I think you and I were chatting with Rodger Turner when Gene Wolfe and his wife Rosemary emerged from the elevators. I know Gene only very peripherally — we both attended a small local reading organized by C.S.E. (Claire) Cooney a while back — but he stopped to talk to us, and readily accepted my offer to help him push Rosemary’s wheelchair into the ballroom.

I was halfway across the ballroom when I noticed that Gene had been completely mobbed behind us. Poor Rosemary took that moment to look up, realize that Gene was no longer pushing her chair, and look around for him in mounting confusion. Gene had vanished by this point, so I stopped to introduce myself. But it wasn’t until I thought to mention I was a friend of Claire’s that she relaxed and gave me a big smile. (See? It’s always the Black Gate connections that smooth things over.) 🙂

I wondered where you got that copy of WHITE GOLD WIELDER from!
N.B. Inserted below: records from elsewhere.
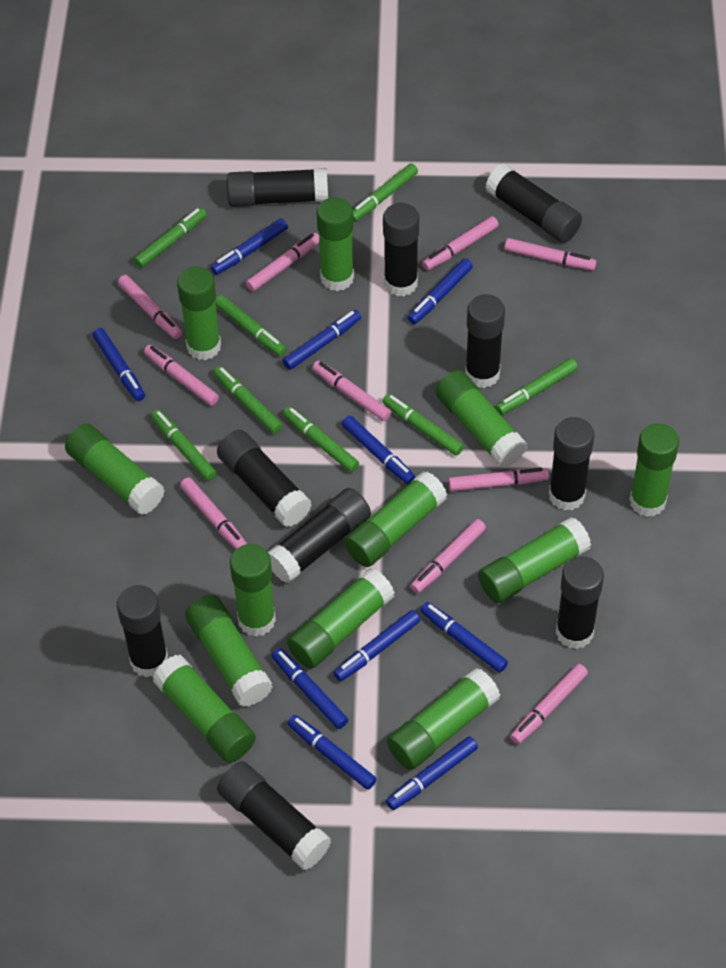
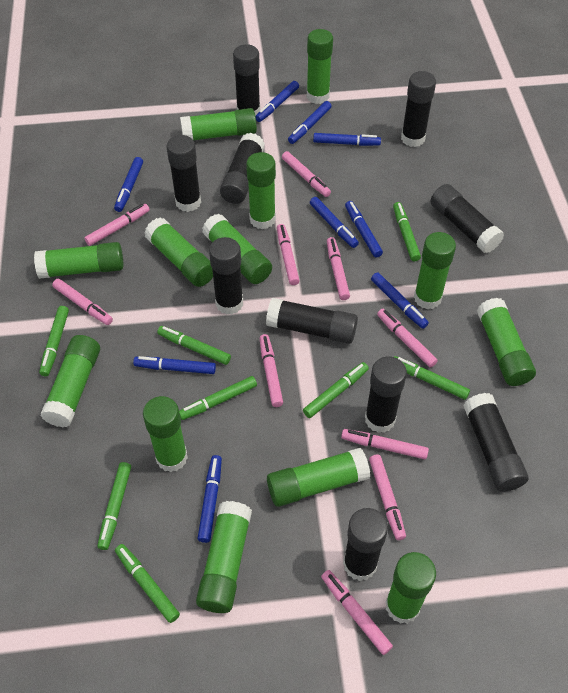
blue marker: [92,328,145,401] [211,218,288,275] [271,648,348,729] [283,310,361,370] [287,715,377,790] [334,610,420,681] [342,416,416,485] [386,737,478,810] [408,259,473,324] [420,602,508,672] = 10 -> [114,157,143,212] [133,356,216,374] [197,455,222,543] [255,81,299,122] [288,101,331,144] [310,197,359,248] [313,133,381,146] [345,201,383,258] [371,272,429,329] = 9
green glue stick: [65,424,165,515] [152,655,256,763] [177,267,221,360] [185,595,273,707] [230,544,276,637] [287,568,395,669] [316,197,354,291] [344,471,447,567] [387,668,500,770] [436,370,527,468] [478,517,591,603] [629,423,679,517] = 12 -> [34,242,123,279] [40,335,100,427] [143,396,188,472] [144,217,213,287] [180,108,257,140] [196,501,252,613] [202,214,272,284] [246,152,276,229] [267,448,370,507] [307,29,333,104] [385,552,436,624] [414,232,456,309] [477,298,536,386] = 13

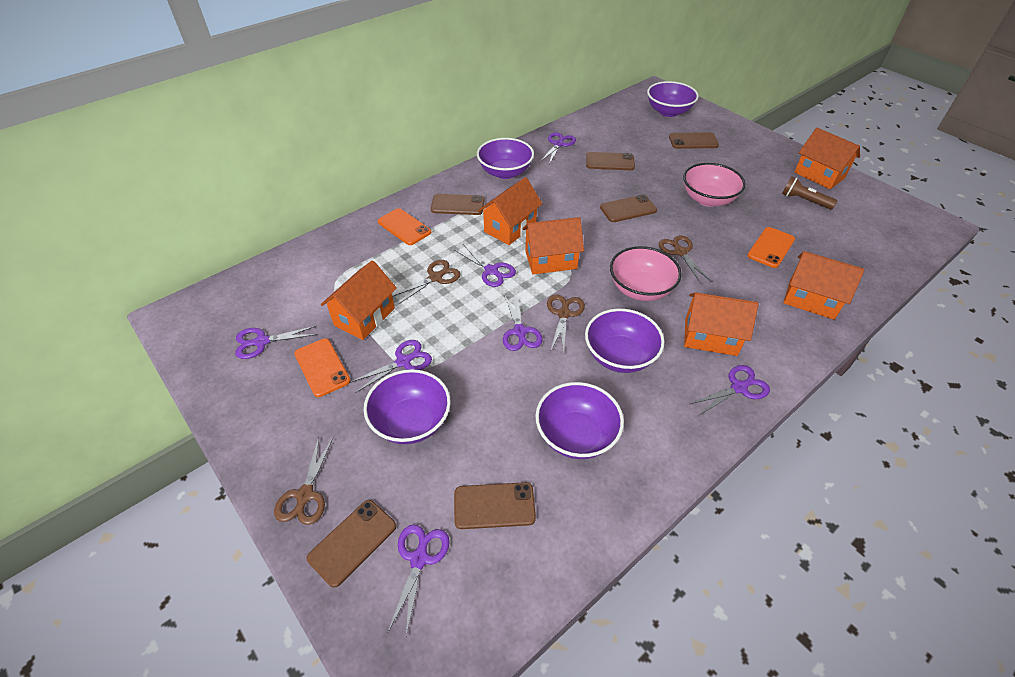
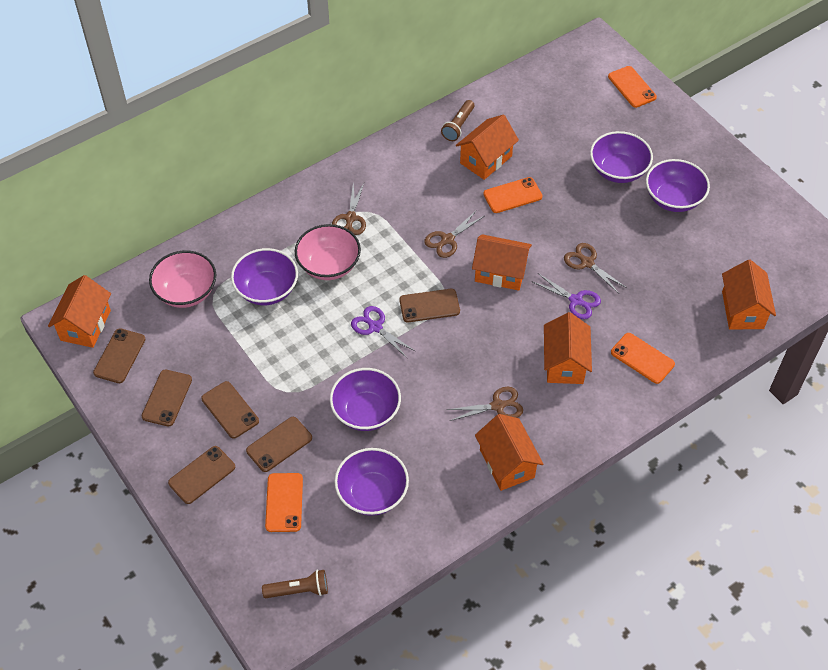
brown flashlight: [782,176,838,210] = 1 -> [262,570,328,598] [441,100,475,141] = 2
orange phone: [294,338,351,397] [378,208,431,245] [747,227,795,268] = 3 -> [265,473,303,532] [483,177,543,213] [608,66,657,108] [611,333,675,384] = 4
purple scissors: [235,326,318,359] [349,340,432,393] [388,524,450,636] [454,244,516,287] [503,293,543,351] [540,132,576,164] [690,365,770,415] = 7 -> [351,306,416,358] [533,273,601,319] = 2

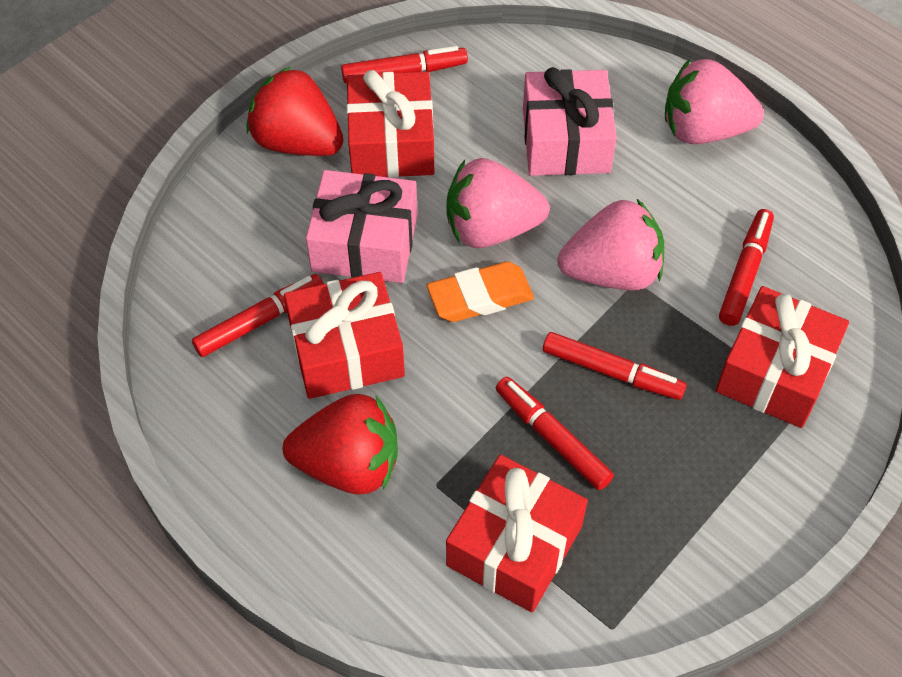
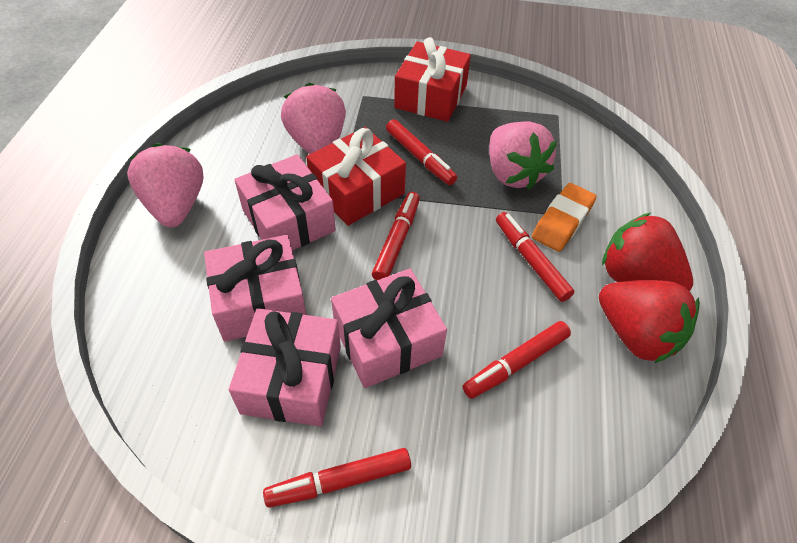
pink gift: [306,170,418,283] [523,67,617,176] = 2 -> [204,235,307,342] [229,308,341,427] [235,154,336,250] [331,269,447,388] = 4
red gift: [284,272,405,399] [346,70,434,178] [446,454,588,613] [716,286,849,428] = 4 -> [306,127,406,226] [394,37,471,122] = 2

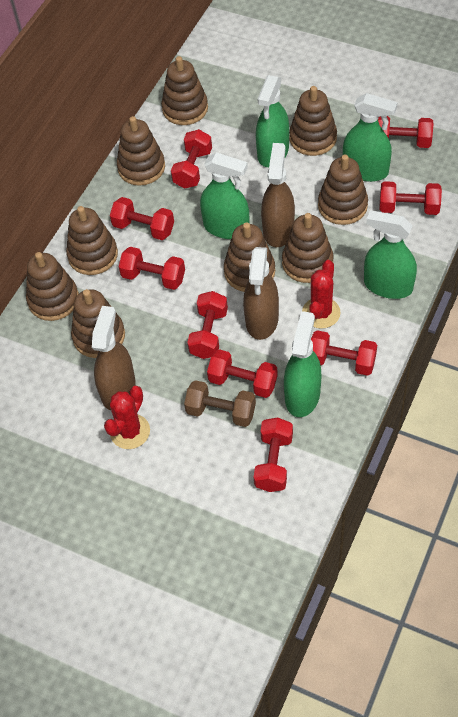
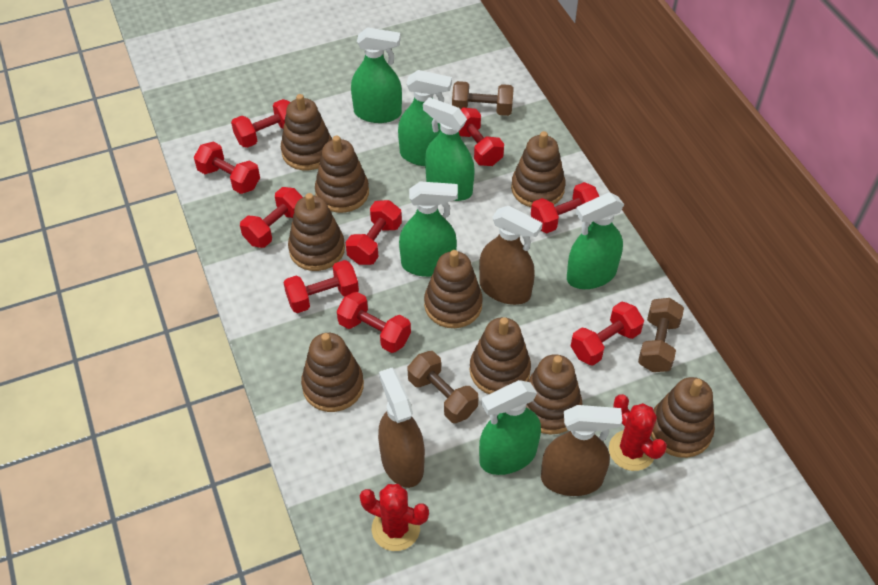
brown dumbbell: [184,380,256,427] = 1 -> [407,351,479,423] [452,81,514,116] [638,298,684,372] = 3
green spray bottle: [200,152,249,239] [256,75,289,167] [284,311,321,417] [343,93,398,182] [364,210,417,299] = 5 -> [351,27,402,123] [398,70,452,166] [399,181,458,277] [423,97,475,201] [479,380,541,475] [567,192,624,289] = 6

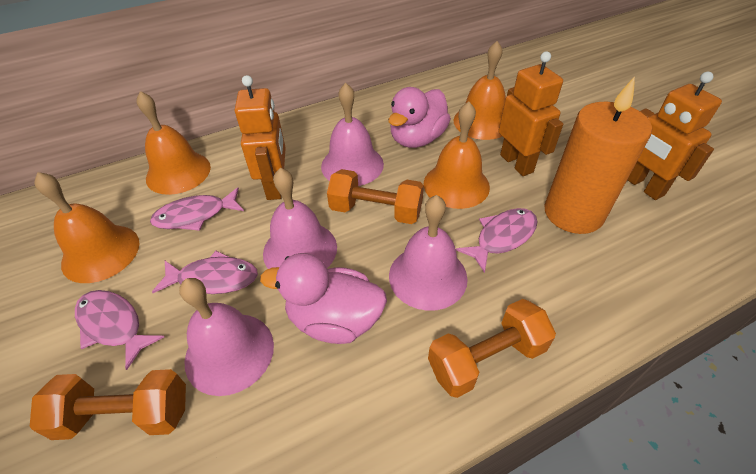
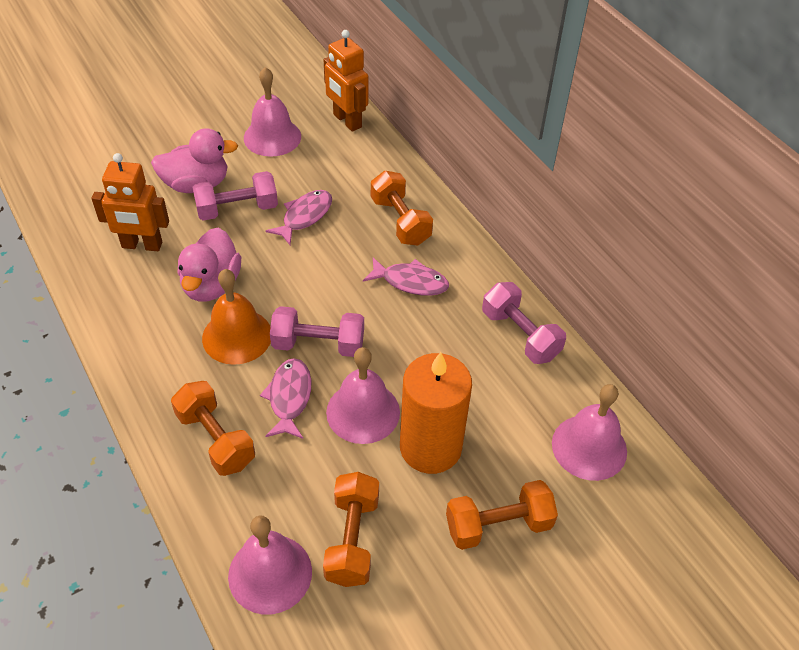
orange bell: [34,172,140,283] [136,91,211,195] [424,102,490,209] [454,41,506,140] = 4 -> [202,269,271,365] = 1
orange dumbbell: [30,369,186,440] [327,169,424,224] [428,299,556,398] = 3 -> [171,381,255,476] [323,472,379,587] [371,171,433,245] [446,480,558,550] = 4
orange robot: [235,75,286,200] [498,52,563,176] [627,72,722,200] = 3 -> [92,153,169,251] [324,30,368,132] = 2
pink dumbbell: none = 0 -> [192,171,278,221] [270,306,364,357] [482,282,566,364] = 3
pink fish: [75,290,164,370] [150,187,244,231] [152,251,258,294] [456,208,538,273] = 4 -> [260,358,311,439] [266,190,332,245] [363,257,449,296] = 3

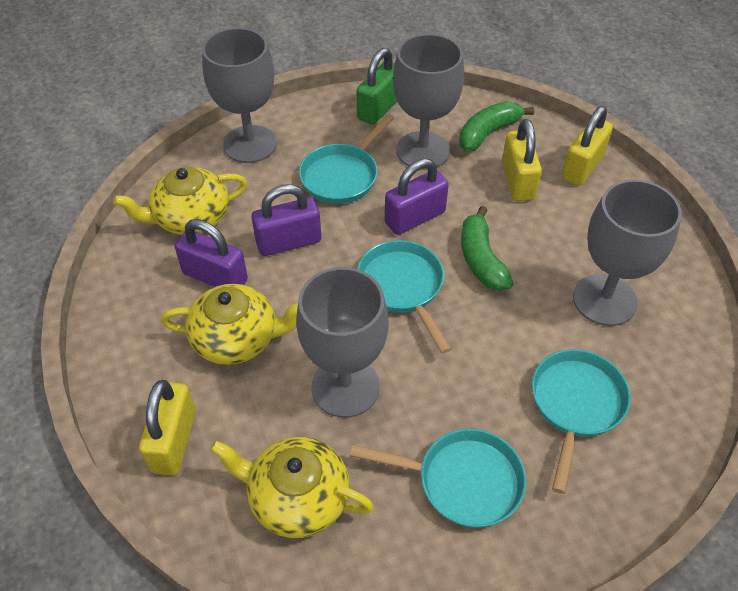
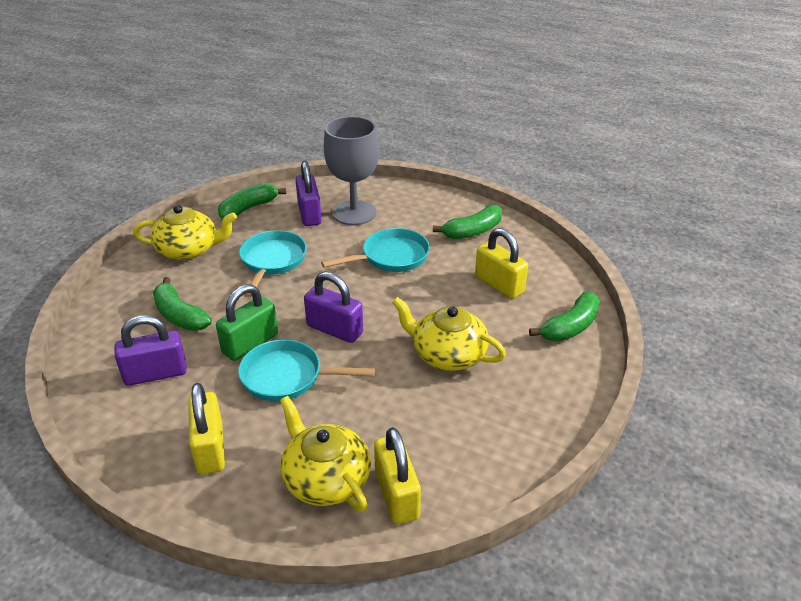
green banana: [459,101,534,152] [461,206,514,291] = 2 -> [153,277,212,331] [218,183,286,219] [433,205,502,239] [529,292,600,341] = 4
grey goblet: [202,28,277,163] [296,267,388,418] [393,34,464,170] [573,179,682,326] = 4 -> [324,116,379,225] = 1
turquoise pan: [299,114,394,204] [350,429,526,528] [357,240,451,354] [532,349,631,494] = 4 -> [238,339,375,401] [239,230,307,297] [321,228,430,272] = 3

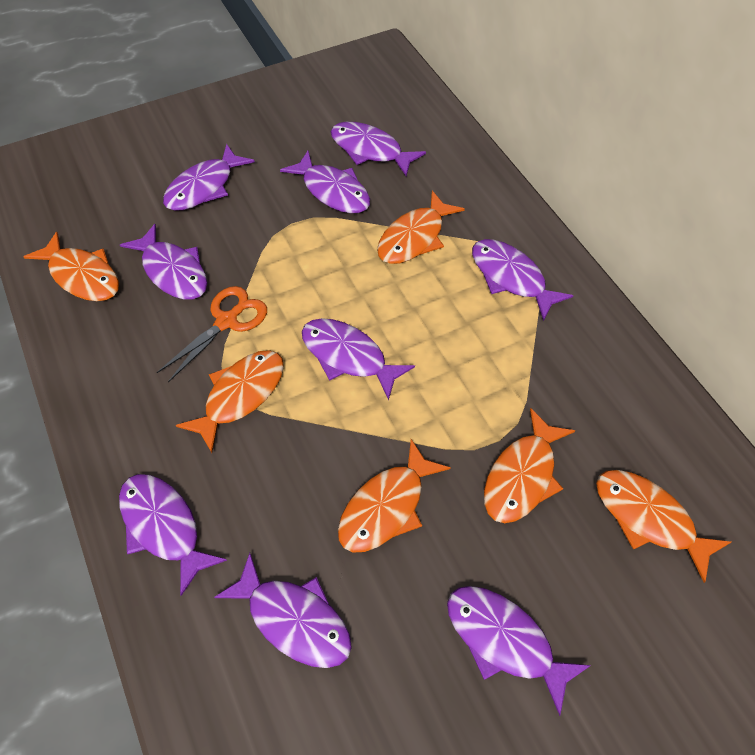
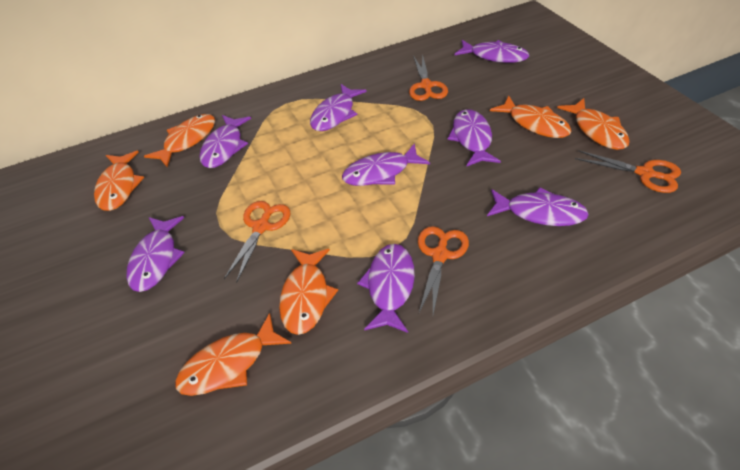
orange scissors: [157,286,267,382] = 1 -> [224,201,290,282] [409,54,448,101] [418,226,469,315] [575,150,681,193] = 4
purple fish: [119,474,227,596] [120,224,207,300] [163,144,255,211] [214,553,352,668] [280,151,370,213] [302,318,415,400] [331,122,426,176] [447,586,591,716] [472,239,574,321] = 9 -> [126,216,185,292] [199,115,251,168] [310,84,367,131] [342,143,430,186] [357,244,415,333] [447,109,501,167] [454,40,529,63] [487,188,589,226] = 8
You didn’t have it when you entered the room.

Your performance was one of the highlights of the Black Gate reading. It’s a great story, and I’m looking foward to getting it into print.

And finally… 27,500 words in just 8 days? Wow. I think that even puts Howard to shame, and that’s saying something!

John R. Fultz

Hey, Ryan,

Really looking forward to your Ahn-Tarqa Cycle (and novels)…

Rock on,
JRF

peadarog

the convention-goer next to me handed over a first-edition hardback of White Gold Wielder and told me it was a gift

All I can say is “wow”. What a great tribe we belong to.

C.S.E. Cooney

I guess I was reading this blog too fast the first time around. That part with Gene and Rosemary is so great. Their daughter Teri posted this article to her Facebook page and alerted me to it.

Again, and again, and again, I wish I could’ve been there. But I will be there next year – with BELLS ON! And I, too, will blog about it. Just like Ryan Harvey.

eeknight

Celebrity? I think my only qualification for that is that I expose my crotch when I get out of a car.

(It was chewing gum, I tells ya!)

Glad you had a great first World Fantasy. My first WFC was key to my career.